▶ **Text block**:
++++++++++++++++++++

2017-08-10 Thread Nick Coghlan
On 11 August 2017 at 01:39, Soni L.  wrote:
> I'm pretty sure I read somewhere that lambdas and generators share their
> syntax, and that syntax is already a subset of python syntax. Would it be
> too hard to expose that with a "simplified AST" API?

We already do, via the "mode" argument to the compile builtin and to ast.parse:

>>> ast.dump(ast.parse("1000 <= x < 100", mode="eval"))
"Expression(body=Compare(left=Num(n=1000), ops=[LtE(), Lt()],
comparators=[Name(id='x', ctx=Load()), Num(n=100)]))"

>>> ast.parse("import sys", mode="eval")
Traceback (most recent call last):
 File "", line 1, in 
 File "/usr/lib64/python3.6/ast.py", line 35, in parse
   return compile(source, filename, mode, PyCF_ONLY_AST)

++++++++++++++++++++

▶ **Data segment**:
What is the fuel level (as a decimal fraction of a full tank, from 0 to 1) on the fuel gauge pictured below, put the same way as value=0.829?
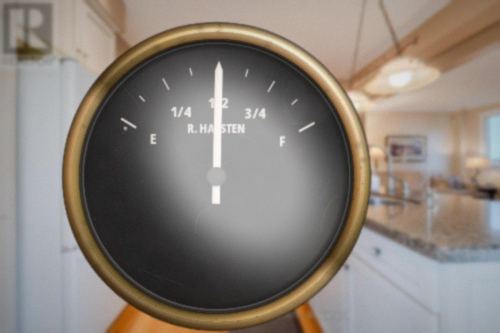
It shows value=0.5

++++++++++++++++++++

▶ **Aim of the exercise**:
In the post about Python's AST, restate the quoted paragraph starting "I'm pretty sure I read somewhere" in one shorter sentence that keeps its main points.

▶ **Reply to the exercise**:
Since lambdas and generators reportedly share a syntax that is already a subset of Python's, could it be exposed through a "simplified AST" API without much difficulty?